Ranum’s Right, for the Wrong ReasonsBy Adrian Lane
Information Security Magazine’s November issue is available. In it is an interesting rehash of the security monoculture debate between Bruce Schneier and Marcus Ranum some 8 years ago. Basically the hypothesis was that if all your software is provided by one vendor, a single security vulnerability means everyone is vulnerable. The result is a worldwide cascade of failures. The term “domino effect” was thrown around to describe what would happen.

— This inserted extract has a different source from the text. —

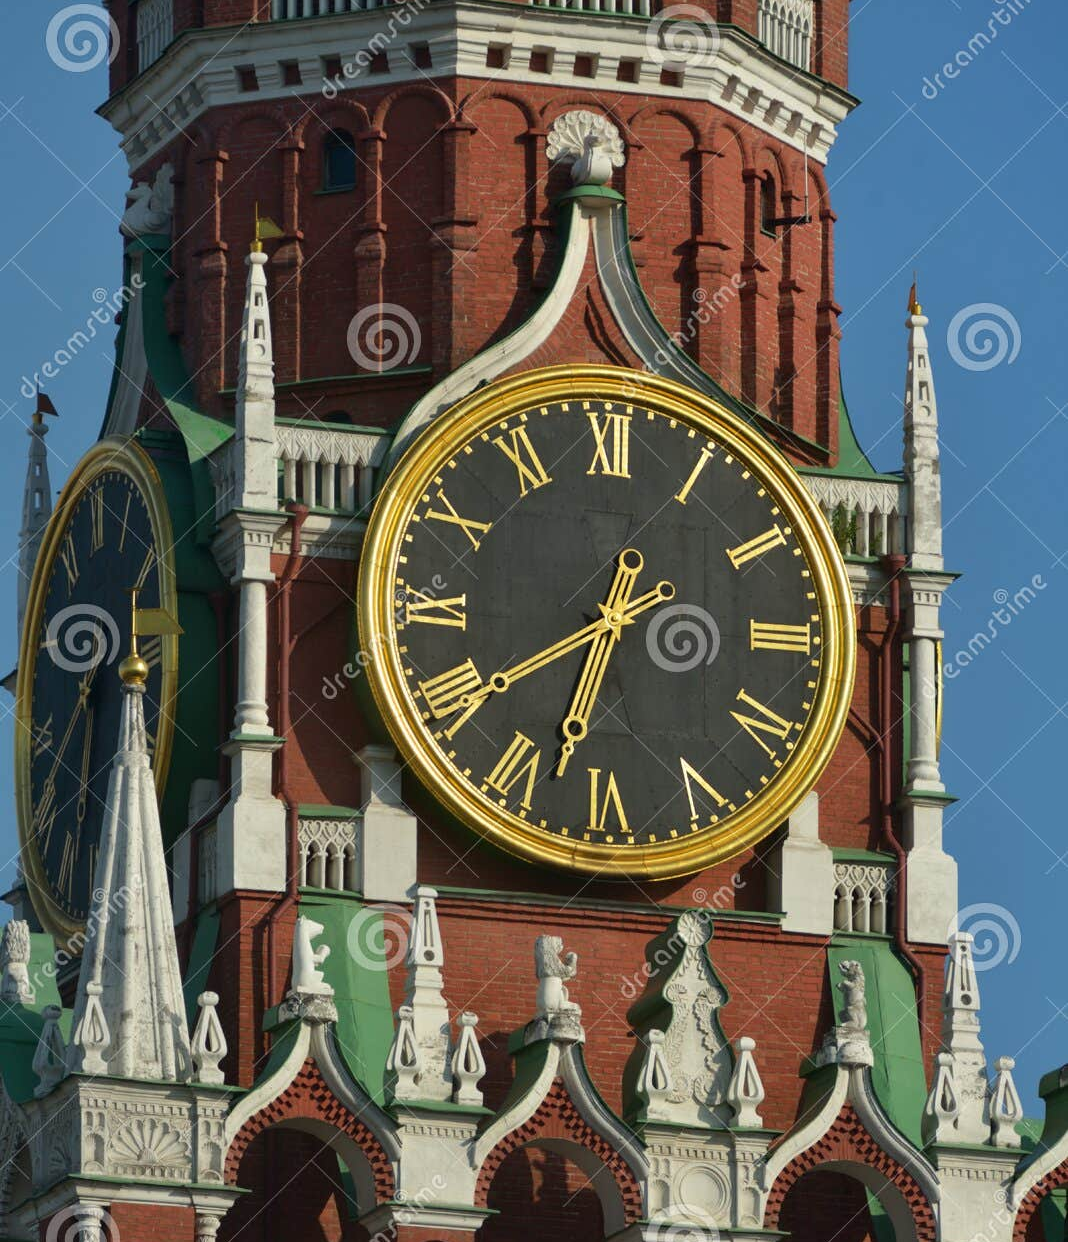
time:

I remember reading that debate when it first came out, but the most interesting aspect of this discussion is actually how much the threat landscape has changed in 8 years. Much of the argument was based on a firm with a culture of insecurity. Who knew Microsoft would take security seriously, and dramatically improve their products? Who knew that corporate espionage would be a bigger threat than DDoS? And that whole Apple thing … total surprise.
All in all I tend to agree with Ranum’s position, but not because of the shaky points he raised. It’s not because everyone patches at different rates, or that some systems are “loosely coupled” or in “walled gardens”, or even that the organism analogies suck. It’s because of two things:
- Resiliency – Marcus’s point that the first part of the scenario – hacked systems every week for the last 15 years – is spot on. But the Internet continues to rumble along, warts and all. I don’t think this has so much to do with the difference in the way servers are managed, it’s that companies are a lot better at disaster recovery that they are security. Recover from tape, patch, and move on. We know how to do this. We got hacked, we fixed the immediate problem, and we moved on.
- Vulnerabilities – Even if we had very small communities of software developers, is there any reason whatsoever to believe security would be better? Just because we don’t have write-once, exploit-everywhere malware, it does not mean that all the smaller vendors would not have been hacked. Just because Microsoft was a large target does not mean Adobe was any more secure. Marcus has published research on how people studiously avoid accepting blame for stupid decisions and are likely to repeat them. Even without a monoculture, classes of vulnerabilities like buffer overflow, SQL injection, and DoS are common to all software. And classes of people persist as well. It would take hackers more time and effort for every system they attack in a diversified model, but they would still be able to hack them. But the goal is usually stealthy theft of data, so the probability of detecting compromise also falls.
We did see millions of web sites, applications, and databases compromised over the last 8 tears. And we know many more were never made public. And we have no way to calculate the cost in terms of lost productivity, or the damage due to corporate espionage. But recent APT attacks using unpublished Microsoft 0-day attacks, such as the recent Stuxnet attack, show it does not matter whether it’s mainstream software from a single large vendor, or obscure SCADA software nobody’s ever heard of. Every piece of software I have ever encountered has had security bugs. Monoculture or otherwise, we’ll see lots of vulnerable software. I could offer an organism based analogy, or a parable about genetics and software development, but that would probably just annoy Marcus more than I already have.